DATA EXTRACTS:

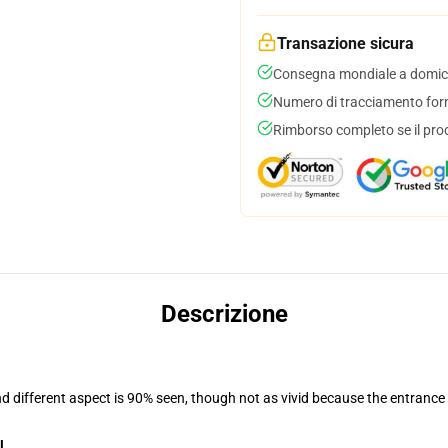
Transazione sicura
Consegna mondiale a domici
Numero di tracciamento forni
Rimborso completo se il pro
Descrizione
nd different aspect is 90% seen, though not as vivid because the entrance
l
.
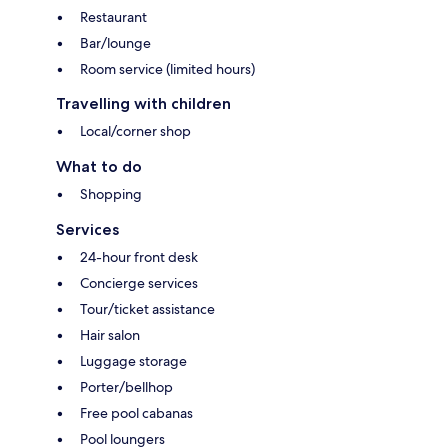
Restaurant
Bar/lounge
Room service (limited hours)
Travelling with children
Local/corner shop
What to do
Shopping
Services
24-hour front desk
Concierge services
Tour/ticket assistance
Hair salon
Luggage storage
Porter/bellhop
Free pool cabanas
Pool loungers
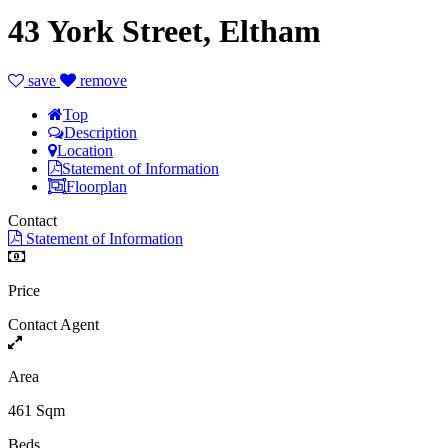
43 York Street, Eltham
save
remove
Top
Description
Location
Statement of Information
Floorplan
Contact
Statement of Information
Price
Contact Agent
Area
461 Sqm
Beds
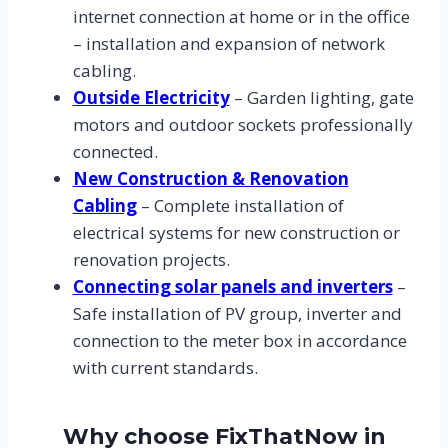
internet connection at home or in the office
– installation and expansion of network
cabling.
Outside Electricity
– Garden lighting, gate
motors and outdoor sockets professionally
connected.
New Construction & Renovation
Cabling
– Complete installation of
electrical systems for new construction or
renovation projects.
Connecting solar panels and inverters
–
Safe installation of PV group, inverter and
connection to the meter box in accordance
with current standards.
Why choose FixThatNow in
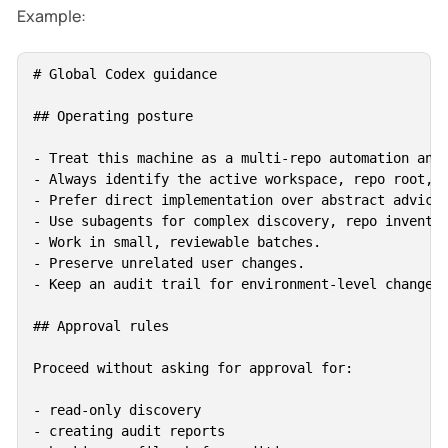
Example:
# Global Codex guidance

## Operating posture

- Treat this machine as a multi-repo automation and 
- Always identify the active workspace, repo root, b
- Prefer direct implementation over abstract advice 
- Use subagents for complex discovery, repo inventor
- Work in small, reviewable batches.

- Preserve unrelated user changes.

- Keep an audit trail for environment-level changes.
## Approval rules

Proceed without asking for approval for:

- read-only discovery

- creating audit reports
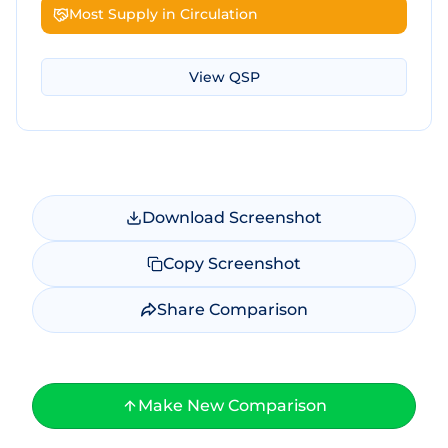
Most Supply in Circulation
View
QSP
Download Screenshot
Copy Screenshot
Share Comparison
Make New Comparison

PROBLEM TO WORK ON: Above are records with pictures; repeat the records exactly and leave the pictures out.

EXPECTED ANSWER:
Transazione sicura
Consegna mondiale a domici
Numero di tracciamento forni
Rimborso completo se il pro
Descrizione
nd different aspect is 90% seen, though not as vivid because the entrance
l
.
Restaurant
Bar/lounge
Room service (limited hours)
Travelling with children
Local/corner shop
What to do
Shopping
Services
24-hour front desk
Concierge services
Tour/ticket assistance
Hair salon
Luggage storage
Porter/bellhop
Free pool cabanas
Pool loungers
43 York Street, Eltham
save
remove
Top
Description
Location
Statement of Information
Floorplan
Contact
Statement of Information
Price
Contact Agent
Area
461 Sqm
Beds
internet connection at home or in the office
– installation and expansion of network
cabling.
Outside Electricity
– Garden lighting, gate
motors and outdoor sockets professionally
connected.
New Construction & Renovation
Cabling
– Complete installation of
electrical systems for new construction or
renovation projects.
Connecting solar panels and inverters
–
Safe installation of PV group, inverter and
connection to the meter box in accordance
with current standards.
Why choose FixThatNow in
Example:
# Global Codex guidance

## Operating posture

- Treat this machine as a multi-repo automation and 
- Always identify the active workspace, repo root, b
- Prefer direct implementation over abstract advice 
- Use subagents for complex discovery, repo inventor
- Work in small, reviewable batches.

- Preserve unrelated user changes.

- Keep an audit trail for environment-level changes.
## Approval rules

Proceed without asking for approval for:

- read-only discovery

- creating audit reports
Most Supply in Circulation
View
QSP
Download Screenshot
Copy Screenshot
Share Comparison
Make New Comparison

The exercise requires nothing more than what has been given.